“The Hunger Games” grossed a whopping $155 million domestically over the weekend, making it the third highest opening film of all time behind “Harry Potter and the “Deathly Hallows Part 2” and “The Dark Knight.”
The profits have nearly doubled the film’s $80 million production budget, exceeding the expectations of Lions Gate executives.
In a marketing method, which is becoming increasingly popular amongst big name studios, “The Hunger Games” finds success by bringing a best-selling novel to the big screen. As seen with the “Harry Potter” series and the “Twilight” saga, filmmakers have the promise of a widespread, pre-established reader fan base, and continue to take full advantage.
Jennifer Lawrence stars as Katniss Everdeen, a teenage girl in a post-apocalyptic America now called Panem, which has since been overrun by drought, famine, poverty, and an oppressive government dictating the 12 districts making up North America. Each year, two individuals are randomly selected from each of the districts to partake in a barbaric, yet televised kill or be killed competition. When Everdeen’s younger sister, Primrose (Willow Shields), is selected for combat, Katniss quickly volunteers to take her place to represent District 12, alongside Peeta Mellark (Josh Hutcherson).
Katniss and Peeta begin their training for the event, but to their dismay, they are informed much of their competition has been training for the games their entire lives. With only one survivor to be chosen each year, Katniss and Peeta find trust in their assigned mentors, Cinna (Lenny Kravitz) and Haymitch Abernathy (Woody Harrelson), who have previously come out as victors of the competition.
Following their training, Katniss and Peeta are thrust into the wilderness, an already dangerous environment made even more formidable by Seneca Crane (Wes Bentley), and his group of technicians who use futuristic technology to add threatening elements to the woodlands arena, home of the 74th annual hunger games.
Some form alliances, while others seek solitude as their strategy in prevailing as the lone victor amongst the 24 selected combatants. Katniss finds herself outnumbered and, despite her skillfulness with a bow, under trained. The staged environment allows the whole world to watch, and for Katniss, winning the game will be the only way to save her life and honor her district.
The film is successful for a number of reasons, most apparently because it adheres to the interests of a widespread demographic of viewers. There is action, sci-fi, romance, drama, and an abundance of suspense to appease males and females, young and old.
“The Hunger Games” introduces a fascinating futuristic world, beautifully shot, with quality acting and a pace that scarcely slows.

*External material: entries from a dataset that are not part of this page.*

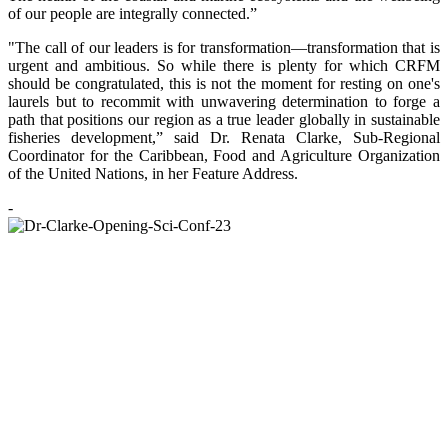
of our people are integrally connected.”
"The call of our leaders is for transformation—transformation that is
urgent and ambitious. So while there is plenty for which CRFM
should be congratulated, this is not the moment for resting on one's
laurels but to recommit with unwavering determination to forge a
path that positions our region as a true leader globally in sustainable
fisheries development,” said Dr. Renata Clarke, Sub-Regional
Coordinator for the Caribbean, Food and Agriculture Organization
of the United Nations, in her Feature Address.
-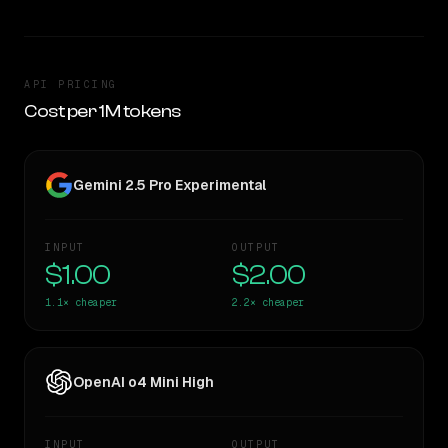
API PRICING
Cost per 1M tokens
Gemini 2.5 Pro Experimental
INPUT
OUTPUT
$1.00
$2.00
1.1×
cheaper
2.2×
cheaper
OpenAI o4 Mini High
INPUT
OUTPUT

Furthermore, the film brings a likeable underdog into a life-threatening situation, giving viewers someone to relate to and someone to root for (one of the golden ingredients of a good movie).
To the credit of the novel, the script is unique yet complete, sealing a successful film while allowing a sequel and ultimately, a trilogy, as planned by Lions Gate.
As with many films based on novels, “The Hunger Games” has the ability to attract a mob if it betrays its literary roots. Though I have not read the novel, my understanding is there have been no slayings or theater fires thus far. Vehicles have maintained their upright positions, and there has been no mention of creating a real-life death arena for the filmmakers. Hopefully, for their sake, they get the sequel right as well.